- [EXERCISE DIRECTIONS]
Look through the listing below, find every line with the string "left", and copy it.

Top of GIVEN ENTRIES

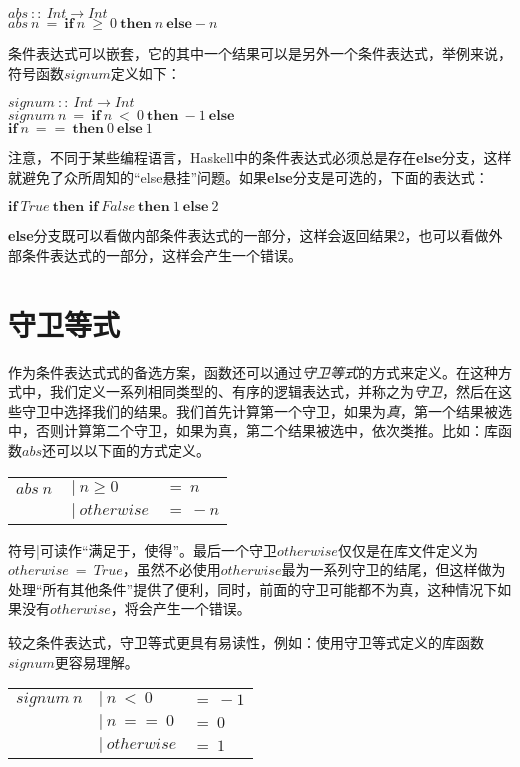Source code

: \noindent\hspace*{1cm}$abs~::~Int \rightarrow Int$\\
\hspace*{1cm}$abs~n~=~\textbf{if}~n~ \geq ~0~ \textbf{then}~n~ \textbf{else} -n $

条件表达式可以嵌套，它的其中一个结果可以是另外一个条件表达式，举例来说，符号函数$signum$定义如下：

\noindent\hspace*{1cm}$signum~::~Int \rightarrow Int$\\
\hspace*{1cm}$signum~n~=~\textbf{if}~n~<~0~\textbf{then}~-1~\textbf{else} $\\
\hspace*{4cm}$\textbf{if}~n~==~\textbf{then}~0~\textbf{else}~1$

注意，不同于某些编程语言，Haskell中的条件表达式必须总是存在{\bf{else}}分支，这样就避免了众所周知的“else悬挂”问题。如果\textbf{else}分支是可选的，下面的表达式：

$\textbf{if}~True~\textbf{then~if}~False~\textbf{then}~1~\textbf{else}~2$

\textbf{else}分支既可以看做内部条件表达式的一部分，这样会返回结果2，也可以看做外部条件表达式的一部分，这样会产生一个错误。
\section{守卫等式}
作为条件表达式式的备选方案，函数还可以通过\textit{守卫等式}的方式来定义。在这种方式中，我们定义一系列相同类型的、有序的逻辑表达式，并称之为\textit{守卫}，然后在这些守卫中选择我们的结果。我们首先计算第一个守卫，如果为\textit{真}，第一个结果被选中，否则计算第二个守卫，如果为真，第二个结果被选中，依次类推。比如：库函数$abs$还可以以下面的方式定义。

\begin{tabular}[t]{lll}
$abs~n~$&$|~n\geq 0$&$= ~ n$\\
&$|~otherwise$&$=~-n$\\
\end{tabular}

符号|可读作“满足于，使得”。最后一个守卫$otherwise$仅仅是在库文件定义为$otherwise~=~True$，虽然不必使用$otherwise$最为一系列守卫的结尾，但这样做为处理“所有其他条件”提供了便利，同时，前面的守卫可能都不为真，这种情况下如果没有$otherwise$，将会产生一个错误。

较之条件表达式，守卫等式更具有易读性，例如：使用守卫等式定义的库函数$signum$更容易理解。


\begin{tabular}[t]{lll}
$signum~n$&$|~n~<~0$&$=~-1$\\
&$|~n~==~0$&$=~0$\\
&$|~otherwise$&$=~1$\\
\end{tabular}


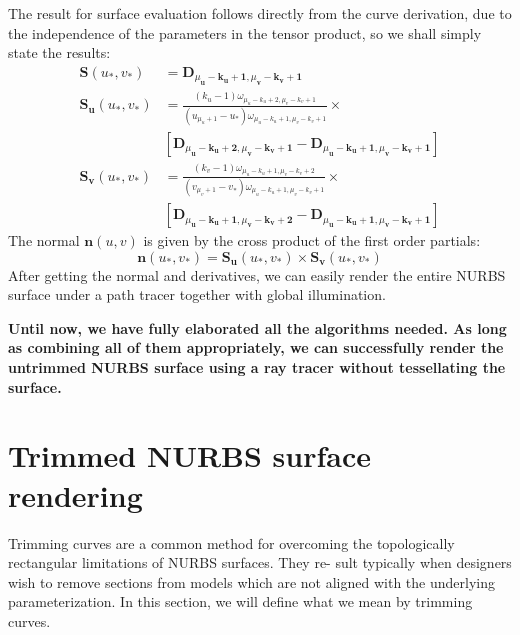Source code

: \documentclass[acmtog]{acmart}
\begin{document}
The result for surface evaluation follows directly from the curve derivation, due to the independence of the parameters in the tensor product, so we shall simply state the results:
$$
\begin{aligned}
\mathbf{S}\left(u_*, v_*\right) & =\mathbf{D}_{\mu_{\mathbf{u}}-\mathbf{k}_{\mathbf{u}}+\mathbf{1}, \mu_{\mathbf{v}}-\mathbf{k}_{\mathbf{v}}+\mathbf{1}} \\
\mathbf{S}_{\mathbf{u}}\left(u_*, v_*\right) & =\frac{\left(k_u-1\right) \omega_{\mu_u-k_u+2, \mu_v-k_v+1}}{\left(u_{\mu_u+1}-u_*\right) \omega_{\mu_u-k_u+1, \mu_v-k_v+1}}\times \\
&\left[\mathbf{D}_{\mu_{\mathbf{u}}-\mathbf{k}_{\mathbf{u}}+\mathbf{2}, \mu_{\mathbf{v}}-\mathbf{k}_{\mathbf{v}}+\mathbf{1}}-\mathbf{D}_{\mu_{\mathbf{u}}-\mathbf{k}_{\mathbf{u}}+\mathbf{1}, \mu_{\mathbf{v}}-\mathbf{k}_{\mathbf{v}}+\mathbf{1}}\right] \\
\mathbf{S}_{\mathbf{v}}\left(u_*, v_*\right) & =\frac{\left(k_v-1\right) \omega_{\mu_u-k_u+1, \mu_v-k_v+2}}{\left(v_{\mu_v+1}-v_*\right) \omega_{\mu_u-k_u+1, \mu_v-k_v+1}}\times\\
&\left[\mathbf{D}_{\mu_{\mathbf{u}}-\mathbf{k}_{\mathbf{u}}+\mathbf{1}, \mu_{\mathbf{v}}-\mathbf{k}_{\mathbf{v}}+\mathbf{2}}-\mathbf{D}_{\mu_{\mathbf{u}}-\mathbf{k}_{\mathbf{u}}+\mathbf{1}, \mu_{\mathbf{v}}-\mathbf{k}_{\mathbf{v}}+\mathbf{1}}\right]
\end{aligned}
$$
The normal $\mathbf{n}(u, v)$ is given by the cross product of the first order partials:
$$
\mathbf{n}\left(u_*, v_*\right)=\mathbf{S}_{\mathbf{u}}\left(u_*, v_*\right) \times \mathbf{S}_{\mathbf{v}}\left(u_*, v_*\right)
$$
After getting the normal and derivatives, we can easily render the entire NURBS surface under a path tracer together with global illumination.

\textbf{Until now, we have fully elaborated all the algorithms needed. As long as combining all of them appropriately, we can successfully render the untrimmed NURBS surface using a ray tracer without tessellating the surface.}

\section{Trimmed NURBS surface rendering}
\hspace*{8pt}
Trimming curves are a common method for overcoming the topologically rectangular limitations of NURBS surfaces. They re- sult typically when designers wish to remove sections from models which are not aligned with the underlying parameterization. In this section, we will define what we mean by trimming curves.
\end{document}
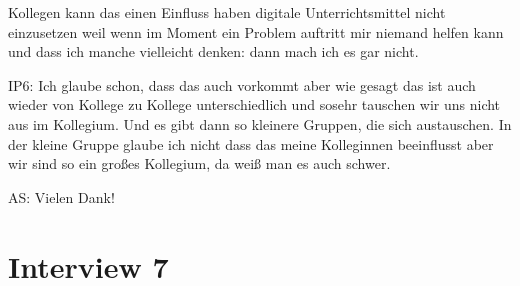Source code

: \documentclass[fontsize=11pt,paper=a4]{scrbook}
\begin{document}
{\begin{itemize*}
Kollegen kann das einen Einfluss haben
digitale Unterrichtsmittel nicht einzusetzen weil wenn im Moment ein
Problem auftritt mir niemand helfen kann
und dass ich manche vielleicht denken:
dann mach ich es gar nicht.
\item[IP6:] Ich glaube schon, dass das auch vorkommt
aber wie gesagt das ist auch wieder von
Kollege zu Kollege unterschiedlich und
sosehr tauschen wir uns nicht aus im Kollegium. Und es gibt dann so kleinere Gruppen, die sich austauschen. In der kleine Gruppe glaube ich nicht dass das meine Kolleginnen beeinflusst aber wir
sind so ein großes Kollegium, da weiß man es auch schwer.
\item[AS:] Vielen Dank!
\end{itemize*} 
}

\section*{Interview 7} 
\end{document}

Bottom of GIVEN ENTRIES

- [RESPONSE TO THE TASK]
\mathbf{S}\left(u_*, v_*\right) & =\mathbf{D}_{\mu_{\mathbf{u}}-\mathbf{k}_{\mathbf{u}}+\mathbf{1}, \mu_{\mathbf{v}}-\mathbf{k}_{\mathbf{v}}+\mathbf{1}} \\
\mathbf{S}_{\mathbf{u}}\left(u_*, v_*\right) & =\frac{\left(k_u-1\right) \omega_{\mu_u-k_u+2, \mu_v-k_v+1}}{\left(u_{\mu_u+1}-u_*\right) \omega_{\mu_u-k_u+1, \mu_v-k_v+1}}\times \\
&\left[\mathbf{D}_{\mu_{\mathbf{u}}-\mathbf{k}_{\mathbf{u}}+\mathbf{2}, \mu_{\mathbf{v}}-\mathbf{k}_{\mathbf{v}}+\mathbf{1}}-\mathbf{D}_{\mu_{\mathbf{u}}-\mathbf{k}_{\mathbf{u}}+\mathbf{1}, \mu_{\mathbf{v}}-\mathbf{k}_{\mathbf{v}}+\mathbf{1}}\right] \\
\mathbf{S}_{\mathbf{v}}\left(u_*, v_*\right) & =\frac{\left(k_v-1\right) \omega_{\mu_u-k_u+1, \mu_v-k_v+2}}{\left(v_{\mu_v+1}-v_*\right) \omega_{\mu_u-k_u+1, \mu_v-k_v+1}}\times\\
&\left[\mathbf{D}_{\mu_{\mathbf{u}}-\mathbf{k}_{\mathbf{u}}+\mathbf{1}, \mu_{\mathbf{v}}-\mathbf{k}_{\mathbf{v}}+\mathbf{2}}-\mathbf{D}_{\mu_{\mathbf{u}}-\mathbf{k}_{\mathbf{u}}+\mathbf{1}, \mu_{\mathbf{v}}-\mathbf{k}_{\mathbf{v}}+\mathbf{1}}\right]
\mathbf{n}\left(u_*, v_*\right)=\mathbf{S}_{\mathbf{u}}\left(u_*, v_*\right) \times \mathbf{S}_{\mathbf{v}}\left(u_*, v_*\right)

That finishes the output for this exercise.